Google+ Cinema Viewfinder: Birthday Grab Bag

Friday, June 25, 2010

Birthday Grab Bag

by Tony Dayoub

It's my birthday, which I share not because I want you to leave me some mushy comment (that's what Facebook is for), but because it's my way of saying this post is going to be written in the spirit of this special day. That is, I could write about the Seventies gem Five Easy Pieces (1970), which I saw last night at Atlanta's historic movie palace, the Plaza Theatre, in a restored print celebrating the film's 40th anniversary; or some marvelous presents I received today, Criterion's Blu-rays of 8 1/2 (1963) and Red Desert (1964), as well as the Blu-ray of Hitchcock's classic, North by Northwest (1959); all beautiful films which deserve deeper thoughts than I'm willing to bring forth today. Instead, I'll save those for the near future because today, I'm just kicking back, dashing off some quick notes on some of the other gifts I got today which, though excellent in every way, don't really deserve something epic in the way of critical consideration.

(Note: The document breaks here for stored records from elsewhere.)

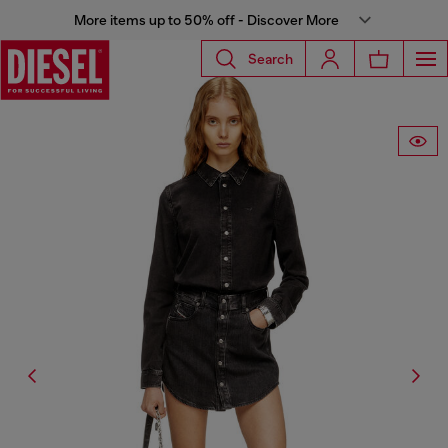
More items up to 50% off - Discover More
Search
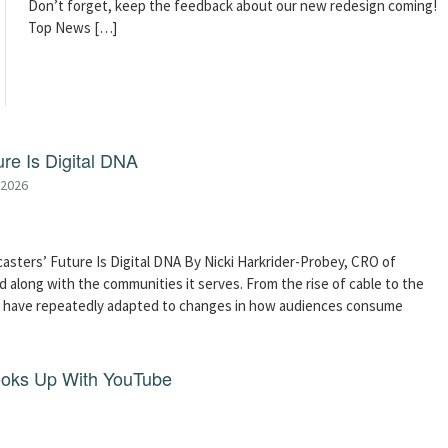
Don’t forget, keep the feedback about our new redesign coming!
Top News […]
re Is Digital DNA
 2026
asters’ Future Is Digital DNA By Nicki Harkrider-Probey, CRO of
 along with the communities it serves. From the rise of cable to the
s have repeatedly adapted to changes in how audiences consume
ooks Up With YouTube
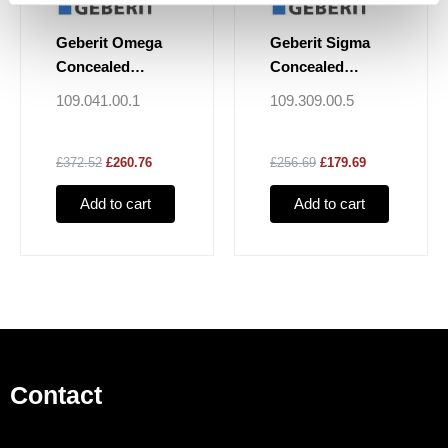
Geberit Omega
Geberit Sigma
Concealed
Concealed
Cistern 12cm, 6 /
Cistern 12cm, 6 /
109.041.00.1
109.309.00.5
3 Litres, Install
3 Litres
Height 82cm
£372.52
£260.76
£256.69
£179.69
Add to cart
Add to cart
Contact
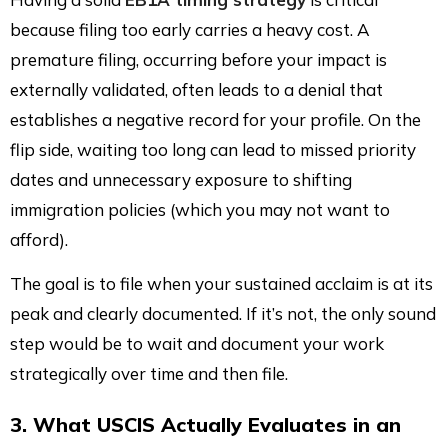
because filing too early carries a heavy cost. A
premature filing, occurring before your impact is
externally validated, often leads to a denial that
establishes a negative record for your profile. On the
flip side, waiting too long can lead to missed priority
dates and unnecessary exposure to shifting
immigration policies (which you may not want to
afford).
The goal is to file when your sustained acclaim is at its
peak and clearly documented. If it’s not, the only sound
step would be to wait and document your work
strategically over time and then file.
3. What USCIS Actually Evaluates in an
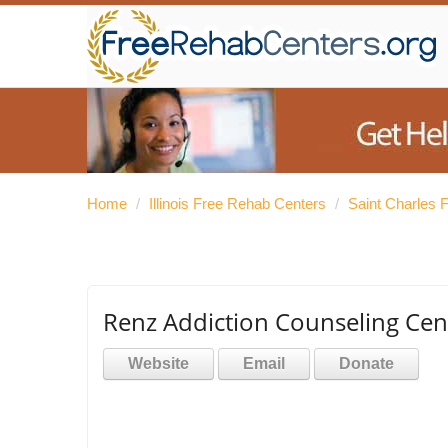
Home
/
Illinois Free Rehab Centers
/
Saint Charles 
Renz Addiction Counseling Cen
Website
Email
Donate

The first gift I received was a screener for Tuesday's big new DVD release, Hot Tub Time Machine (2010), given to me by MGM Home Entertainment (who were completely unaware it was my birthday). I might have bitched about the annoying anti-piracy label which pops up randomly on each of the four corners of the screen from time to time. But why bother? This movie is the prime example of one you can completely enjoy while having a conversation, reading a book, or reminiscing about the era it depicts while you lay in your bed with your spouse, all of which I did two nights ago. Obnoxiously funny (mostly due to Rob Corddry), Hot Tub Time Machine is a movie aware of its titular shortcomings, and it wallows in them, recreating the crap-tastic "ski-resort sex comedy" (i.e., the similarly title-challenged Hot Dog... The Movie) genre stylings it pokes fun at quite expertly. Simultaneously a total waste of time and utterly hilarious, I am not reluctant to say it's worth a look.

The Warner Archive Collection gifted me, also ignorant of the special occasion. Two on a Guillotine (1965) is a campy cult classic reminiscent of those gimmicky William Castle haunted house spook-fests which got more unintentional laughs than actual chills and have served as fodder for some lamentable recent remakes. What's not to love about Guillotine for this TV-baby? Directed by a pre-Cannon William Conrad, it stars a post-Hawaiian Eye Connie Stevens, a pre-Love Bug Dean Jones, and a pre-Batman Cesar Romero. Which is to say its too-earnest, noirish atmosphere is undercut by uneven second-shelf performances. Notably, it does contain the last score by the legendary Max Steiner (Gone with the Wind) did for Warner. Conrad's visual flair is also strongly supported by the crisp black-and-white photography of Sam Leavitt (Anatomy of a Murder), showcased pretty strongly by this newly remastered Manufactured-On-Demand DVD. Appearances by Parley Baer, John Hoyt, and Richard Kiel (Jaws in Moonraker) close the deal.

This next present is no joke. Bestowed by my lovely wife, the new Star Trek III: The Search for Spock double CD compiled by Film Score Monthly takes me back to my childhood. James Horner's soundtrack was the first one I ever purchased on vinyl, and I played it until I memorized every anticipated hiss or pop. But FSM's package bests the original not only because of the high fidelity CD-quality affords. it offers two distinct programs, one which duplicates the 44-minute original LP, and for the first time, a second 70-minute one which duplicates the complete score as heard in the film. One of Horner's best scores, the Klingon theme, is the most memorable for reasons that may surprise listeners. It was reworked very minimally for use in James Cameron's Aliens (1986) just two years later. Anyone who hasn't visited FSM's website is missing out on a mother lode of rare film scores worth checking out.

Anyway, that's it. Hope you enjoyed getting to know the more unusual corners my taste often runs to. To paraphrase my friend Chris Wadsworth's birthday message to me, May you have a Knight and Day-free weekend!


The Taxi Driver said...

Both Fellini and Antoinioni in one day. Sounds like a good birthday to me. Have a good one.

Tony Dayoub said...

Thanks, Mike. Glad to see you here again.

Sam juliano said...

The blu-ray gifts are of course reason in themselves for celebration, but I certainly envy that FIVE EASY PIECES screening at the movie palace, as it's a movie I've long adored, dating back to it's original release when I was an impressionable teenager.

Anyway, have a great day. You only get these once a year! Ha!